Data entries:
'''
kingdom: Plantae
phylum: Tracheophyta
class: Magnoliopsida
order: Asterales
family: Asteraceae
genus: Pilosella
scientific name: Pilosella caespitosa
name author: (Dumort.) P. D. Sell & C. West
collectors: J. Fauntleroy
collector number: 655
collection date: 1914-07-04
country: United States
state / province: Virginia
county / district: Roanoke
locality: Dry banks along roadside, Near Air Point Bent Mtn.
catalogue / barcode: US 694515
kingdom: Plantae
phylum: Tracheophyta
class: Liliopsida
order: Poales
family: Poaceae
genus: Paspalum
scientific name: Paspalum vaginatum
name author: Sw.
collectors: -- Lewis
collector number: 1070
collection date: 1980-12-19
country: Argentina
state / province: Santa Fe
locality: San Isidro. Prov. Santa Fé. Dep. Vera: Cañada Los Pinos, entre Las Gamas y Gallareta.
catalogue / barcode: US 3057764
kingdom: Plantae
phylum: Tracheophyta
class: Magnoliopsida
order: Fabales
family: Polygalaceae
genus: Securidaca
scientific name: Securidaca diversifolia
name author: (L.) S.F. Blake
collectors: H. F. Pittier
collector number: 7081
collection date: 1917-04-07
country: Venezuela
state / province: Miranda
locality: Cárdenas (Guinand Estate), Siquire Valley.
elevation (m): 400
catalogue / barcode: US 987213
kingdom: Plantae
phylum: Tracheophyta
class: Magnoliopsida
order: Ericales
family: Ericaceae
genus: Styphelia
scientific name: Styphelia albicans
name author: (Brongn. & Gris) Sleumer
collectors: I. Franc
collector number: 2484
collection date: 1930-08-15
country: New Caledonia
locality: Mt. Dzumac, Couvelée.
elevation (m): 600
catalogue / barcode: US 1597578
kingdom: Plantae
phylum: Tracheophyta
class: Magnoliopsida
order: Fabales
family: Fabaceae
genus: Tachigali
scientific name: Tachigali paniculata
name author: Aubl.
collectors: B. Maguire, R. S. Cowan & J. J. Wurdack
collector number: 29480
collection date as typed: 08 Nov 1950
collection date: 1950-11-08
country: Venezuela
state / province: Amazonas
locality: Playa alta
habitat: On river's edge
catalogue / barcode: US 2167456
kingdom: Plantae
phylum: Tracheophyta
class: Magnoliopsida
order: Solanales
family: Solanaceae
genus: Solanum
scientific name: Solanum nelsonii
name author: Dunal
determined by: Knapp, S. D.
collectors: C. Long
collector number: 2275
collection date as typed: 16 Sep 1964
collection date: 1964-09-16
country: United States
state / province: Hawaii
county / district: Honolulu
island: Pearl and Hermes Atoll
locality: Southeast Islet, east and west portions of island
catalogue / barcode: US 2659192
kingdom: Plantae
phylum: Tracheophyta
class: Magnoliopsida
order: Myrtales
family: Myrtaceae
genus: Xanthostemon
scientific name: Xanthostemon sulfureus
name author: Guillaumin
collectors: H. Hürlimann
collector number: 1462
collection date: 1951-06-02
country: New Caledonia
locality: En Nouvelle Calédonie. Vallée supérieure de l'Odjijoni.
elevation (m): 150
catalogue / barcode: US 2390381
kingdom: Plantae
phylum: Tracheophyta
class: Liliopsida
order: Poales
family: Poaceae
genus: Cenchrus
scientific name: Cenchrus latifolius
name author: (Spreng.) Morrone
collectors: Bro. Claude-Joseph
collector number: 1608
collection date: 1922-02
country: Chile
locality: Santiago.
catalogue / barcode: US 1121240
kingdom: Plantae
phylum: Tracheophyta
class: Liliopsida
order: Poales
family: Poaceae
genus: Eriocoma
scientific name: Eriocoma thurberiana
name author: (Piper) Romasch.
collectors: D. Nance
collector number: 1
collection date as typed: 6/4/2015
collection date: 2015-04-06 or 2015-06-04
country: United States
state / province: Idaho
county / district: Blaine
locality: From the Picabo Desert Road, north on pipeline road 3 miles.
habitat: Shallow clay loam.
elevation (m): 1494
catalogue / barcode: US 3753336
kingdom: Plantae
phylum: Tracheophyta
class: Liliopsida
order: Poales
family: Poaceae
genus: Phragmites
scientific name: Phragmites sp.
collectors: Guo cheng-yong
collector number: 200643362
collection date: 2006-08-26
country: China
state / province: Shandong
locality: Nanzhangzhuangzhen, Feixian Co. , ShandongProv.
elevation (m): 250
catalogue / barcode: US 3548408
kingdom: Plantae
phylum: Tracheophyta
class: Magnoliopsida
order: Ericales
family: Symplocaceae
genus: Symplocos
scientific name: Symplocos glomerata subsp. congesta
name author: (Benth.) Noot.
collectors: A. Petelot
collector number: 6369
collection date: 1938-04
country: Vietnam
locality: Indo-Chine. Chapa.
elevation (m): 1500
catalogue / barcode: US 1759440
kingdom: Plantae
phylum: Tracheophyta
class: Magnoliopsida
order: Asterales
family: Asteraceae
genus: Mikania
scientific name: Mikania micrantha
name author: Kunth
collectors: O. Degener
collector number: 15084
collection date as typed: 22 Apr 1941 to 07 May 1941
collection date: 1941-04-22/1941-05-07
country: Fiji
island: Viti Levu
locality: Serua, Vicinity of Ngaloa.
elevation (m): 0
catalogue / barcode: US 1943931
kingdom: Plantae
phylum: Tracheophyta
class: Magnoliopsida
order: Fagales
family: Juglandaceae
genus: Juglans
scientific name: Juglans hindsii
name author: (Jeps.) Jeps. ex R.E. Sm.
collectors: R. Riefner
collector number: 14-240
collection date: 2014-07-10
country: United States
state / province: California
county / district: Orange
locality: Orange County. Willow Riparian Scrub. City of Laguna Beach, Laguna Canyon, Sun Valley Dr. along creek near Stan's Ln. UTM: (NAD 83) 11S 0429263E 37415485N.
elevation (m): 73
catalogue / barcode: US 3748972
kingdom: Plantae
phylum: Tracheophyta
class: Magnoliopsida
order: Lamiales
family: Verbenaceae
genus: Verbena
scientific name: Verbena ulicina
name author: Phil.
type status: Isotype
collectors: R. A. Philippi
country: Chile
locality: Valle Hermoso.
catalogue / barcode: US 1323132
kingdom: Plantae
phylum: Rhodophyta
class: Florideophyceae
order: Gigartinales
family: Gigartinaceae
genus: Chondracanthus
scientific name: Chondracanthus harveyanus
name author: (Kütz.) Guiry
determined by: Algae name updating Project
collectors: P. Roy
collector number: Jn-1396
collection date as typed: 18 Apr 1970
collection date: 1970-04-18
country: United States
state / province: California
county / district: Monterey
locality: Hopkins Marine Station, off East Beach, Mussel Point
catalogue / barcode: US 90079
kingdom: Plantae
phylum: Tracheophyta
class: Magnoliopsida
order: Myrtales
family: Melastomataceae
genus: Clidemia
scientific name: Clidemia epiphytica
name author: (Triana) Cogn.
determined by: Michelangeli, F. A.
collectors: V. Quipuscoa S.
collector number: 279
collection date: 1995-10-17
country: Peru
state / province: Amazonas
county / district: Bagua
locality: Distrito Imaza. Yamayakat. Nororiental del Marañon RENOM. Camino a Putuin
'''
GOAL
Convert the lines of all the rows above into a single numbered list, leaving out any blank lines.

SOLUTION FOR THIS TASK
1. kingdom: Plantae
2. phylum: Tracheophyta
3. class: Magnoliopsida
4. order: Asterales
5. family: Asteraceae
6. genus: Pilosella
7. scientific name: Pilosella caespitosa
8. name author: (Dumort.) P. D. Sell & C. West
9. collectors: J. Fauntleroy
10. collector number: 655
11. collection date: 1914-07-04
12. country: United States
13. state / province: Virginia
14. county / district: Roanoke
15. locality: Dry banks along roadside, Near Air Point Bent Mtn.
16. catalogue / barcode: US 694515
17. kingdom: Plantae
18. phylum: Tracheophyta
19. class: Liliopsida
20. order: Poales
21. family: Poaceae
22. genus: Paspalum
23. scientific name: Paspalum vaginatum
24. name author: Sw.
25. collectors: -- Lewis
26. collector number: 1070
27. collection date: 1980-12-19
28. country: Argentina
29. state / province: Santa Fe
30. locality: San Isidro. Prov. Santa Fé. Dep. Vera: Cañada Los Pinos, entre Las Gamas y Gallareta.
31. catalogue / barcode: US 3057764
32. kingdom: Plantae
33. phylum: Tracheophyta
34. class: Magnoliopsida
35. order: Fabales
36. family: Polygalaceae
37. genus: Securidaca
38. scientific name: Securidaca diversifolia
39. name author: (L.) S.F. Blake
40. collectors: H. F. Pittier
41. collector number: 7081
42. collection date: 1917-04-07
43. country: Venezuela
44. state / province: Miranda
45. locality: Cárdenas (Guinand Estate), Siquire Valley.
46. elevation (m): 400
47. catalogue / barcode: US 987213
48. kingdom: Plantae
49. phylum: Tracheophyta
50. class: Magnoliopsida
51. order: Ericales
52. family: Ericaceae
53. genus: Styphelia
54. scientific name: Styphelia albicans
55. name author: (Brongn. & Gris) Sleumer
56. collectors: I. Franc
57. collector number: 2484
58. collection date: 1930-08-15
59. country: New Caledonia
60. locality: Mt. Dzumac, Couvelée.
61. elevation (m): 600
62. catalogue / barcode: US 1597578
63. kingdom: Plantae
64. phylum: Tracheophyta
65. class: Magnoliopsida
66. order: Fabales
67. family: Fabaceae
68. genus: Tachigali
69. scientific name: Tachigali paniculata
70. name author: Aubl.
71. collectors: B. Maguire, R. S. Cowan & J. J. Wurdack
72. collector number: 29480
73. collection date as typed: 08 Nov 1950
74. collection date: 1950-11-08
75. country: Venezuela
76. state / province: Amazonas
77. locality: Playa alta
78. habitat: On river's edge
79. catalogue / barcode: US 2167456
80. kingdom: Plantae
81. phylum: Tracheophyta
82. class: Magnoliopsida
83. order: Solanales
84. family: Solanaceae
85. genus: Solanum
86. scientific name: Solanum nelsonii
87. name author: Dunal
88. determined by: Knapp, S. D.
89. collectors: C. Long
90. collector number: 2275
91. collection date as typed: 16 Sep 1964
92. collection date: 1964-09-16
93. country: United States
94. state / province: Hawaii
95. county / district: Honolulu
96. island: Pearl and Hermes Atoll
97. locality: Southeast Islet, east and west portions of island
98. catalogue / barcode: US 2659192
99. kingdom: Plantae
100. phylum: Tracheophyta
101. class: Magnoliopsida
102. order: Myrtales
103. family: Myrtaceae
104. genus: Xanthostemon
105. scientific name: Xanthostemon sulfureus
106. name author: Guillaumin
107. collectors: H. Hürlimann
108. collector number: 1462
109. collection date: 1951-06-02
110. country: New Caledonia
111. locality: En Nouvelle Calédonie. Vallée supérieure de l'Odjijoni.
112. elevation (m): 150
113. catalogue / barcode: US 2390381
114. kingdom: Plantae
115. phylum: Tracheophyta
116. class: Liliopsida
117. order: Poales
118. family: Poaceae
119. genus: Cenchrus
120. scientific name: Cenchrus latifolius
121. name author: (Spreng.) Morrone
122. collectors: Bro. Claude-Joseph
123. collector number: 1608
124. collection date: 1922-02
125. country: Chile
126. locality: Santiago.
127. catalogue / barcode: US 1121240
128. kingdom: Plantae
129. phylum: Tracheophyta
130. class: Liliopsida
131. order: Poales
132. family: Poaceae
133. genus: Eriocoma
134. scientific name: Eriocoma thurberiana
135. name author: (Piper) Romasch.
136. collectors: D. Nance
137. collector number: 1
138. collection date as typed: 6/4/2015
139. collection date: 2015-04-06 or 2015-06-04
140. country: United States
141. state / province: Idaho
142. county / district: Blaine
143. locality: From the Picabo Desert Road, north on pipeline road 3 miles.
144. habitat: Shallow clay loam.
145. elevation (m): 1494
146. catalogue / barcode: US 3753336
147. kingdom: Plantae
148. phylum: Tracheophyta
149. class: Liliopsida
150. order: Poales
151. family: Poaceae
152. genus: Phragmites
153. scientific name: Phragmites sp.
154. collectors: Guo cheng-yong
155. collector number: 200643362
156. collection date: 2006-08-26
157. country: China
158. state / province: Shandong
159. locality: Nanzhangzhuangzhen, Feixian Co. , ShandongProv.
160. elevation (m): 250
161. catalogue / barcode: US 3548408
162. kingdom: Plantae
163. phylum: Tracheophyta
164. class: Magnoliopsida
165. order: Ericales
166. family: Symplocaceae
167. genus: Symplocos
168. scientific name: Symplocos glomerata subsp. congesta
169. name author: (Benth.) Noot.
170. collectors: A. Petelot
171. collector number: 6369
172. collection date: 1938-04
173. country: Vietnam
174. locality: Indo-Chine. Chapa.
175. elevation (m): 1500
176. catalogue / barcode: US 1759440
177. kingdom: Plantae
178. phylum: Tracheophyta
179. class: Magnoliopsida
180. order: Asterales
181. family: Asteraceae
182. genus: Mikania
183. scientific name: Mikania micrantha
184. name author: Kunth
185. collectors: O. Degener
186. collector number: 15084
187. collection date as typed: 22 Apr 1941 to 07 May 1941
188. collection date: 1941-04-22/1941-05-07
189. country: Fiji
190. island: Viti Levu
191. locality: Serua, Vicinity of Ngaloa.
192. elevation (m): 0
193. catalogue / barcode: US 1943931
194. kingdom: Plantae
195. phylum: Tracheophyta
196. class: Magnoliopsida
197. order: Fagales
198. family: Juglandaceae
199. genus: Juglans
200. scientific name: Juglans hindsii
201. name author: (Jeps.) Jeps. ex R.E. Sm.
202. collectors: R. Riefner
203. collector number: 14-240
204. collection date: 2014-07-10
205. country: United States
206. state / province: California
207. county / district: Orange
208. locality: Orange County. Willow Riparian Scrub. City of Laguna Beach, Laguna Canyon, Sun Valley Dr. along creek near Stan's Ln. UTM: (NAD 83) 11S 0429263E 37415485N.
209. elevation (m): 73
210. catalogue / barcode: US 3748972
211. kingdom: Plantae
212. phylum: Tracheophyta
213. class: Magnoliopsida
214. order: Lamiales
215. family: Verbenaceae
216. genus: Verbena
217. scientific name: Verbena ulicina
218. name author: Phil.
219. type status: Isotype
220. collectors: R. A. Philippi
221. country: Chile
222. locality: Valle Hermoso.
223. catalogue / barcode: US 1323132
224. kingdom: Plantae
225. phylum: Rhodophyta
226. class: Florideophyceae
227. order: Gigartinales
228. family: Gigartinaceae
229. genus: Chondracanthus
230. scientific name: Chondracanthus harveyanus
231. name author: (Kütz.) Guiry
232. determined by: Algae name updating Project
233. collectors: P. Roy
234. collector number: Jn-1396
235. collection date as typed: 18 Apr 1970
236. collection date: 1970-04-18
237. country: United States
238. state / province: California
239. county / district: Monterey
240. locality: Hopkins Marine Station, off East Beach, Mussel Point
241. catalogue / barcode: US 90079
242. kingdom: Plantae
243. phylum: Tracheophyta
244. class: Magnoliopsida
245. order: Myrtales
246. family: Melastomataceae
247. genus: Clidemia
248. scientific name: Clidemia epiphytica
249. name author: (Triana) Cogn.
250. determined by: Michelangeli, F. A.
251. collectors: V. Quipuscoa S.
252. collector number: 279
253. collection date: 1995-10-17
254. country: Peru
255. state / province: Amazonas
256. county / district: Bagua
257. locality: Distrito Imaza. Yamayakat. Nororiental del Marañon RENOM. Camino a Putuin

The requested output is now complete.